# Thread: [SOLVED] Orthonormal basis in Hilbert space

1. ## Orthonormal basis in Hilbert space

Hi,
The first part of a problem was to show that if Y is a dense subspace of a separable hilbert space H, then H has an orthonormal basis consisting of elements in Y.
I was able to do this.
The second part of the problem is use this result to prove that if $f\in L^1(\mathbb{R})\setminus L^2(\mathbb{R})$, there is an orthonormal basis $\{g_n\}$ of continuous bounded functions such that $\int_{\mathbb{R}} f(x)g_n(x)\, dx = 0$.

I can see that if we define the linear functional $T$, with domain the set of continuous functions of compact support $C_0(\mathbb{R})$ intersected with $L^2(\mathbb{R})$, by $T(g) = \int_{\mathbb{R}} f(x)g(x) \, dx$, then we want to take $Y$ to be $\ker T$ and $H = L^2(\mathbb{R})$ in the above result.

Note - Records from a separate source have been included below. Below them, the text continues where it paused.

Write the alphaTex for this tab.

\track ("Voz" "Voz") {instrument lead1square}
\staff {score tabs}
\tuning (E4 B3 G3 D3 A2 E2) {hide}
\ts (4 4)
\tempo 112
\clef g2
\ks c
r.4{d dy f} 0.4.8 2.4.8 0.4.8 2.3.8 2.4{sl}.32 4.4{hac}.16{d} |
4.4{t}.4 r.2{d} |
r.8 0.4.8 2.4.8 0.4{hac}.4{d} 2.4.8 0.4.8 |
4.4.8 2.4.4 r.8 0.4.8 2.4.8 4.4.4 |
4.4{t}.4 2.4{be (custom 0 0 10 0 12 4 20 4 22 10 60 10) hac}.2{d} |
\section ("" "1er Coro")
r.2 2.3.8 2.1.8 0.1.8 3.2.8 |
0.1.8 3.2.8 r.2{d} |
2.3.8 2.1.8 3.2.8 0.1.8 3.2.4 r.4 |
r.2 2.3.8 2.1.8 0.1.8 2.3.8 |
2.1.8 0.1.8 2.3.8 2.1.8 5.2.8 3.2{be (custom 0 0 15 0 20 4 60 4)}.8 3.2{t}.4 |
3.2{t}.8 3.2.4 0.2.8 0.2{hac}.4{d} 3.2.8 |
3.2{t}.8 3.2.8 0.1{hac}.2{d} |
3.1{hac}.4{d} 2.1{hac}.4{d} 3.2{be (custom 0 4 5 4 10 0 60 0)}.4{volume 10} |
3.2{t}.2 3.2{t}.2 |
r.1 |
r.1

It suffices to show $\ker T$ is dense in $C_0(\mathbb{R})\cap L^2(\mathbb{R})$ since $C_0(\mathbb{R})$ is dense in $L^2(\mathbb{R})$. I know that this is equivalent to $T$ being discontinuous (ie. unbounded), but I'm getting stuck on using that $f$ isn't in $L^2(\mathbb{R})$ to show $T$ is unbounded.

Is this the right idea? If so, how can we use that $f$ is not in $L^2(\mathbb{R})$ to show that $T$ is unbounded?

Many thanks.

Edit: I hadn't solved the problem, but thought the above was too wordy so wished to replace it.